> [Tasks]
A) Copy the passage on the BJD posters word for word, everything from "The move, BJD" down to "and Biju Patnaik.".
B) In the passage on the BJD posters, what role did the BJD give Pandian on Saturday?

##### Extract provided

In many of the posters, former Odisha CM Biju Patnaik, father of Naveen Patnaik, was missing from the posters. Naveen Patnaik had founded the BJD after the death of his father.

By April this year, all such posters displaying Pandian’s face were removed from the state. 

The move, BJD insiders said, could have been triggered by feedback suggesting that it had not gone down well with the people, resentment among party workers and backlash from the Opposition Bharatiya Janata Party (BJP).

“It has unwittingly become an election issue,” a BJD leader told ThePrint on condition of anonymity. “With the CM becoming less visible in public, people started talking about Pandian’s bigger role within the party and overshadowing other leaders,” the leader added.

The BJD was quick to do a kind of course correction. Pandian’s posters have now been replaced with those displaying CM Naveen Patnaik, the party’s candidate for the Lok Sabha or Assembly elections and Biju Patnaik.

Posters featuring Naveen Patnaik's close aide V.K. Pandian had appeared across the state in November last year. These have now been removed | Photo: officialsunandadas/Instagram
Posters featuring Naveen Patnaik’s close aide V.K. Pandian had appeared across the state in November last year. These have now been removed | Photo: officialsunandadas/Instagram

Also Read: ‘Baptism by fire’ — in Cuttack, former corporate honcho Santrupt Misra is making his electoral debut


Pandian, BJD’s star campaigner 

Posters carrying Pandian’s face might have been removed from across the state. But Saturday, the BJD named him as its second star campaigner after Naveen Patnaik — rekindling speculation about his utility in the run-up to the elections in the state, which will see simultaneous Lok Sabha and assembly polls starting 13 May. 

“The naming of Pandian as the star campaigner has laid to rest all speculation over his role in the elections. He has been involved in all aspects of the electioneering process —  from selection of candidates to picking up issues to highlight as CM Naveen Patnaik seeks a sixth term in office,” a second BJD leader in Kendrapara told ThePrint.

##########
##### Provided data

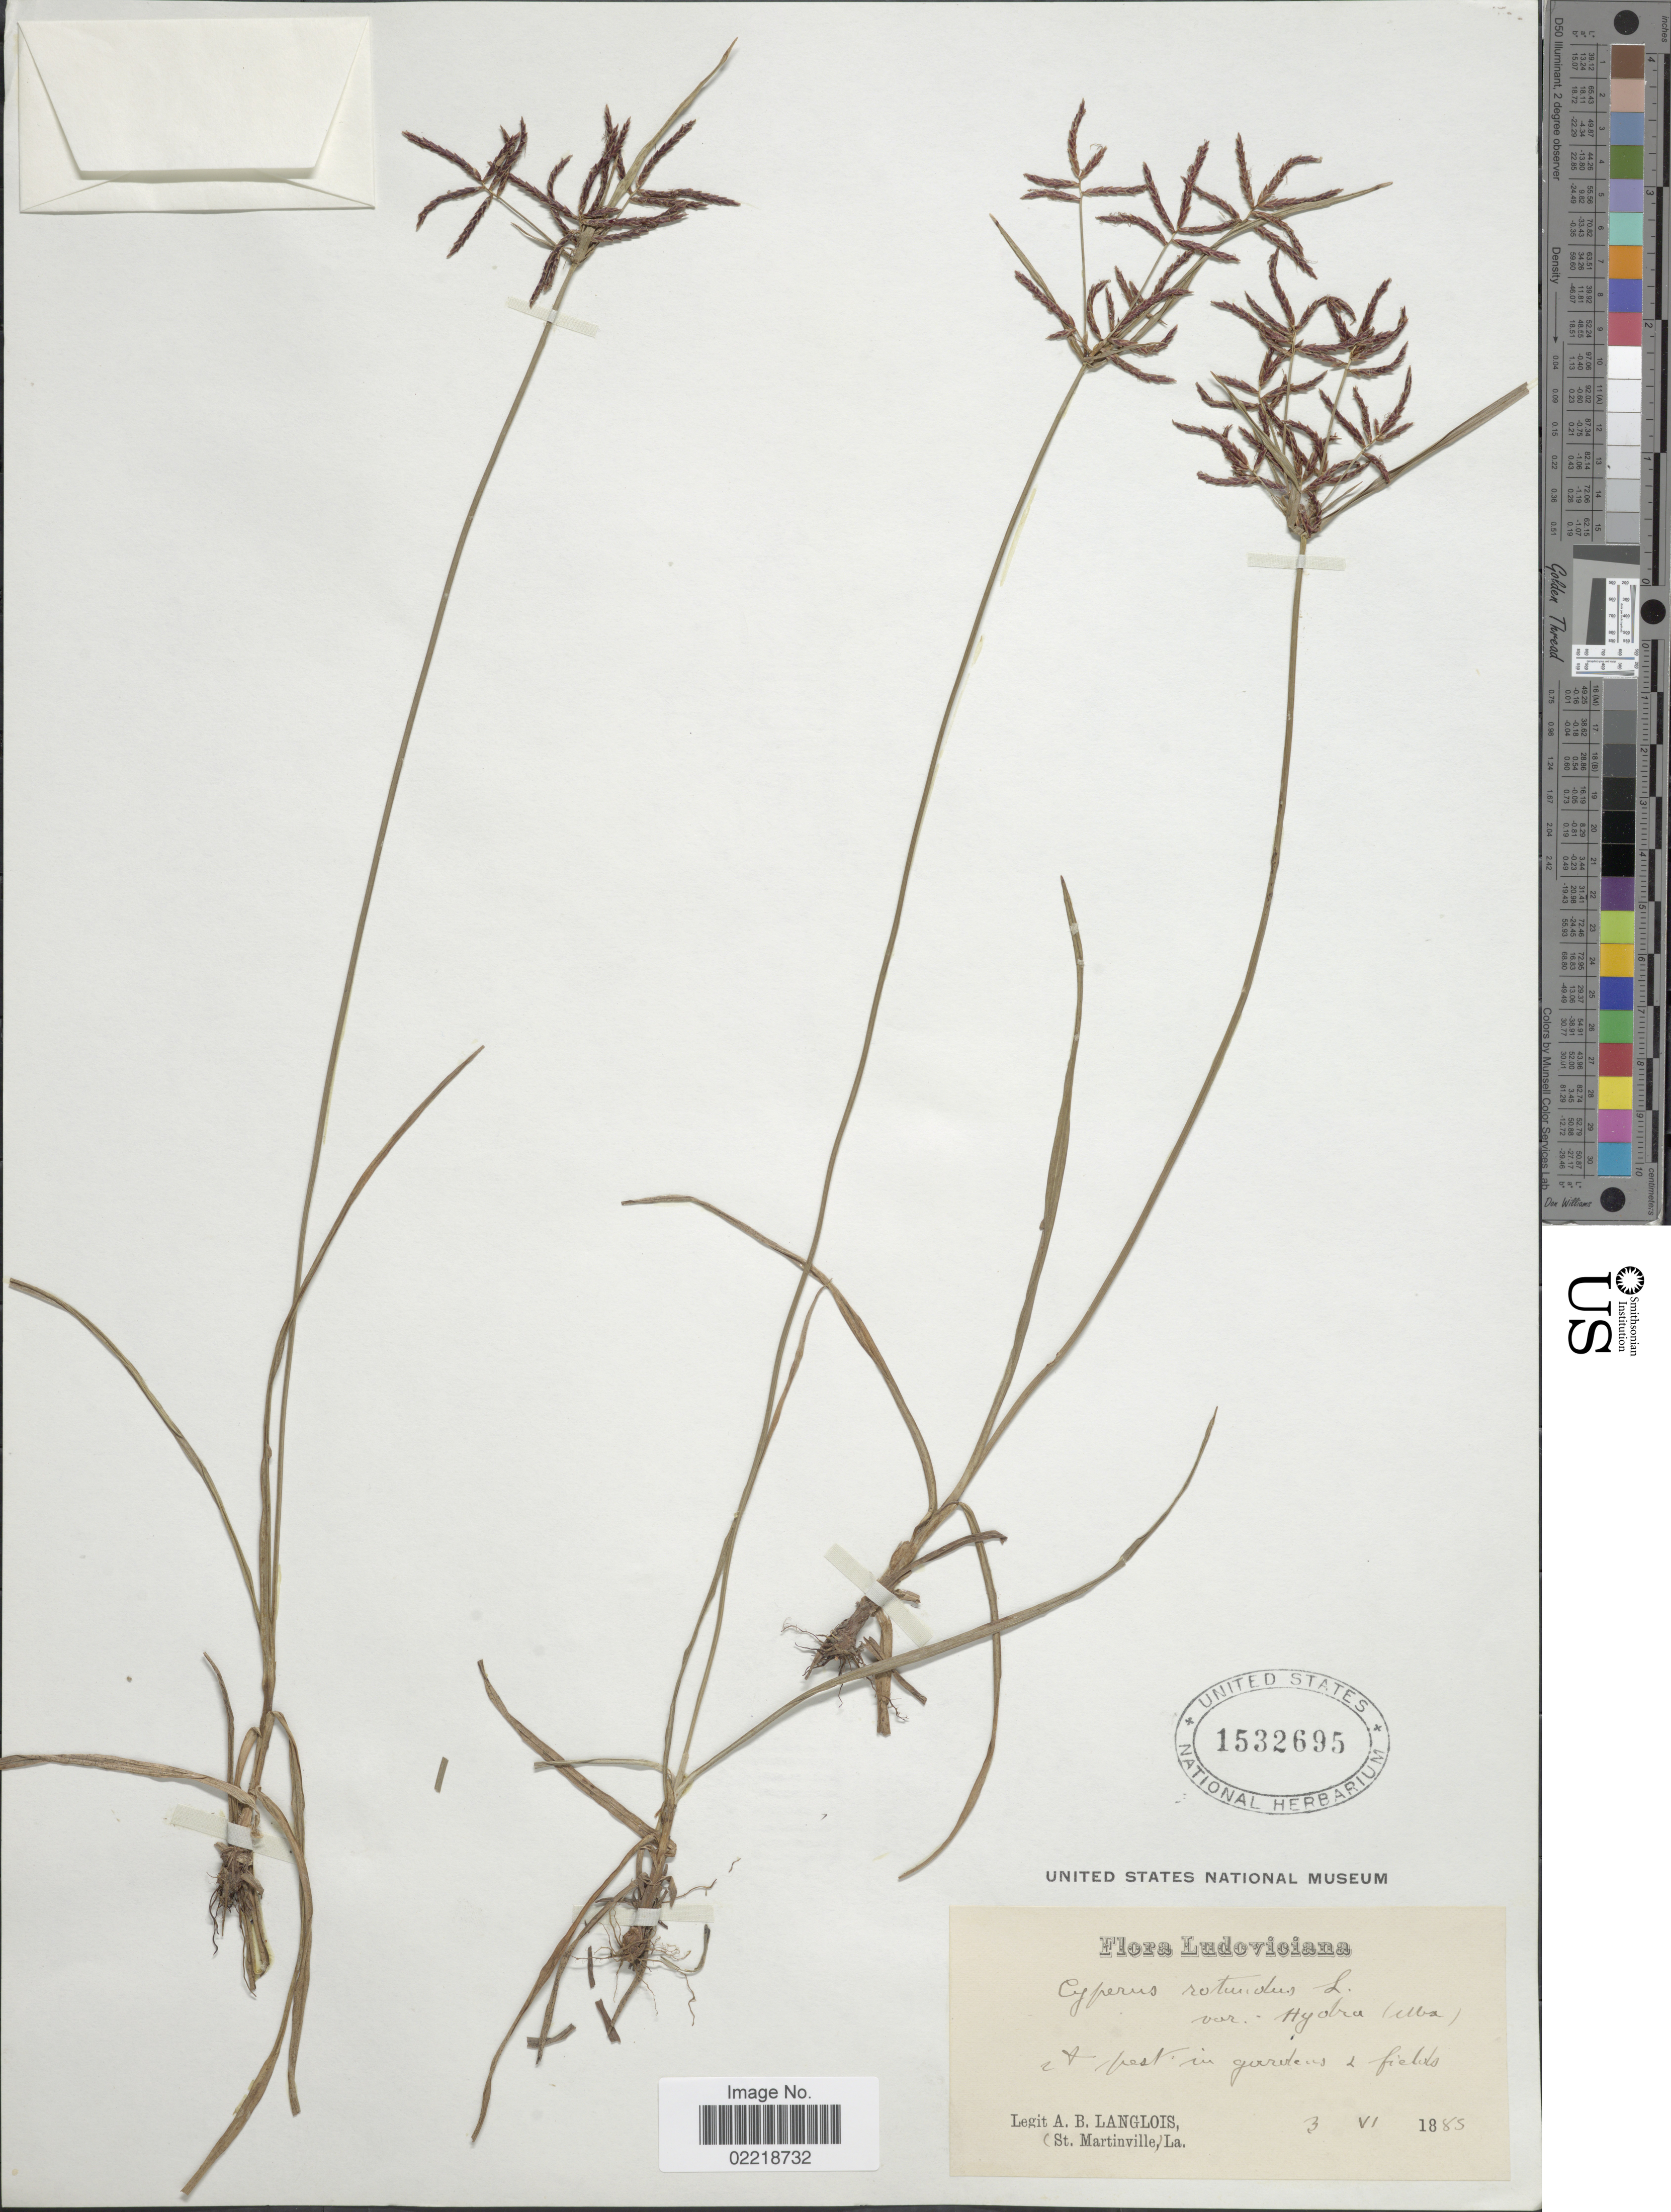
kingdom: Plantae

##########

> [Answers to the exercise]
A)
The move, BJD insiders said, could have been triggered by feedback suggesting that it had not gone down well with the people, resentment among party workers and backlash from the Opposition Bharatiya Janata Party (BJP).

“It has unwittingly become an election issue,” a BJD leader told ThePrint on condition of anonymity. “With the CM becoming less visible in public, people started talking about Pandian’s bigger role within the party and overshadowing other leaders,” the leader added.

The BJD was quick to do a kind of course correction. Pandian’s posters have now been replaced with those displaying CM Naveen Patnaik, the party’s candidate for the Lok Sabha or Assembly elections and Biju Patnaik.

B) The BJD named him its second star campaigner, after Naveen Patnaik.